Policies with deductibles typically have you pay for the first 20 to 100 days of nursing home care out of your own pocket, and the larger the deductible (elimination period), the lower the premium. A policy with a 90-day period might cost 15 percent less a year than one with a 30-day period. But with inflation, a nursing home that costs $181 a day now will cost $538 in 20 years, bringing the total for those 60 additional days to $32,000. So it would seem wise to choose a 30-day elimination period.
Some Criteria to Consider
If you decide you want a policy — and can afford it — the following guidelines, based on the Consumer Reports’ criteria, may be helpful:
- If you have a chronic condition such as diabetes that could prove incapacitating over time, consider buying long-term care insurance at age 55-60.

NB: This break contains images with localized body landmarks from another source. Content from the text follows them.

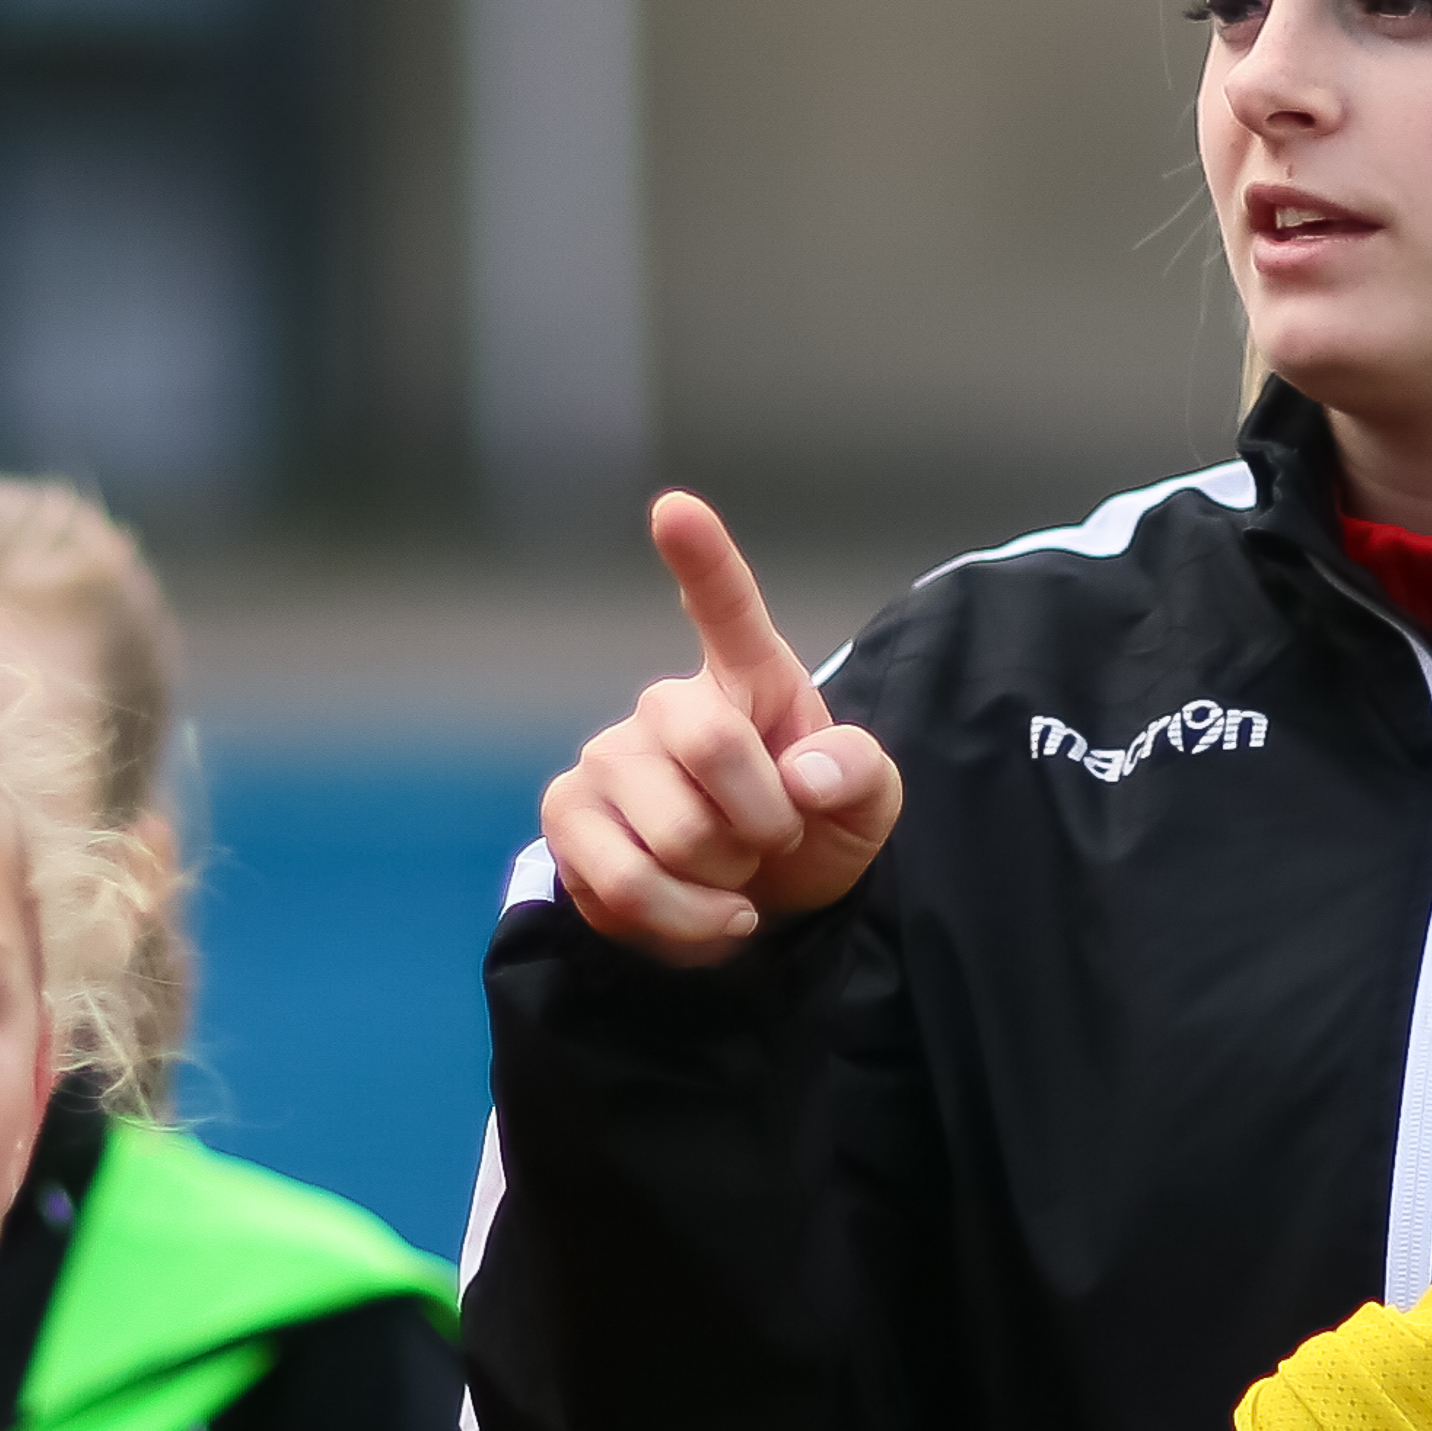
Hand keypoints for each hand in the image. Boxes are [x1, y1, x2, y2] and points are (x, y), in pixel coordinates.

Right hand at [539, 497, 905, 968]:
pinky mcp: (565, 823)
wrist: (754, 907)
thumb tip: (808, 776)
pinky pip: (624, 884)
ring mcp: (604, 761)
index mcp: (745, 676)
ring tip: (732, 877)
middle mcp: (663, 706)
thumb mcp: (866, 805)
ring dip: (725, 879)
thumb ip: (859, 774)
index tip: (675, 509)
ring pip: (672, 833)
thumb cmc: (810, 831)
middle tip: (772, 841)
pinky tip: (703, 915)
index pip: (725, 608)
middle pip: (711, 745)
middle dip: (764, 821)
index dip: (702, 559)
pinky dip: (684, 922)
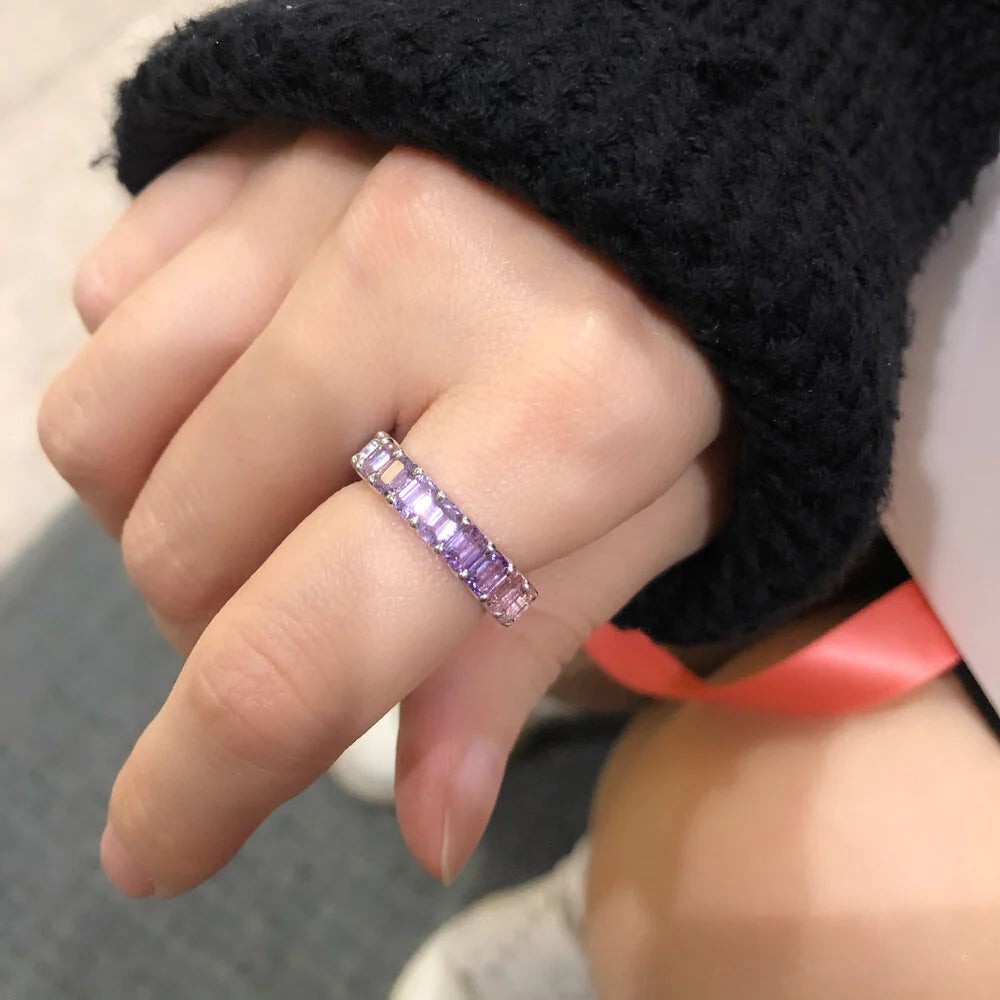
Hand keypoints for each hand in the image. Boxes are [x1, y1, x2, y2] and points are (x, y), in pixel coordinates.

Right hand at [39, 125, 729, 895]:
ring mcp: (324, 181)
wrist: (698, 136)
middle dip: (222, 625)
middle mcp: (419, 279)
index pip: (315, 643)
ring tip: (268, 492)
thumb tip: (426, 825)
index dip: (205, 782)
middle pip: (181, 544)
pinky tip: (255, 374)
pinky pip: (114, 288)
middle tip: (309, 601)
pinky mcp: (267, 126)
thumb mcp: (659, 503)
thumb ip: (525, 646)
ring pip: (104, 421)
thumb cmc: (707, 338)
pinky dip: (159, 371)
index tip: (152, 851)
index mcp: (568, 408)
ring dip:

- Between ages 60 and 64, begin to assess whether you need longterm care coverage.
- If you decide to buy, consider buying at around age 65. But be aware that new care systems may emerge that might not be covered by a policy purchased today. For example, 15 years ago, long-term care insurance didn’t cover assisted-living care.
- If you try to buy later than age 70, a policy might be too expensive or you may not pass the qualifying medical tests.
- Buy from a strong insurer. Since you’re buying a policy for use 20 to 30 years in the future, seek a company with high marks from insurance ratings companies — preferably B+ or higher.
- Check online ratings from A.M. Best*, Moody’s *, Standard & Poor’s*, or Weiss*. The first three services are free, but Weiss charges for online and telephone ratings. Buy only from insurers rated in the top two financial strength categories by at least two of the ratings services.
- Choose a policy requiring that a person be unable to perform no more than two activities of daily living. One should be bathing. According to the U.S. Department of Health and Human Services 1999 National Nursing Home Survey, 94 percent of nursing home residents receive help with bathing.
- Good policies cover care in both nursing homes and qualified assisted-living facilities. Generally, “qualified” means a staff person is on the premises 24/7, a doctor is on call and the staff is able to supervise medications. Homecare benefits should include adult day care, hospice services and temporary overnight respite care.
- Call nursing homes in the area where you think you’ll be living and make sure your benefit amounts will cover their charges. Because you probably won’t need your policy for decades, it’s imperative that daily benefits increase along with the price of care.
Some policies have an option paying you 5 percent a year compounded, enough to keep pace with the anticipated 5.6 percent annual increase in nursing home charges. However, adding this option could quadruple your premium.
The average length of stay for nursing home residents is 2 ½ years, and 90 percent of those over age 65 stay less than five years. A four-year benefit may be reasonable, and even if you require nursing home care for a longer period, four years could give you and your family time to prepare for the financial demands of a longer stay.
Solomon wrote, “Trust in the Lord with all your heart and do not lean on your own understanding. In all your ways acknowledge Him, and He will make your paths straight” (Proverbs 3:5-6, NIV). If you simply can’t afford long-term care insurance, then you have to trust that God will take care of your needs another way.
*(Note: Referrals to Web sites not produced by Focus on the Family are for informational purposes only and do not necessarily constitute an endorsement of the sites' content.)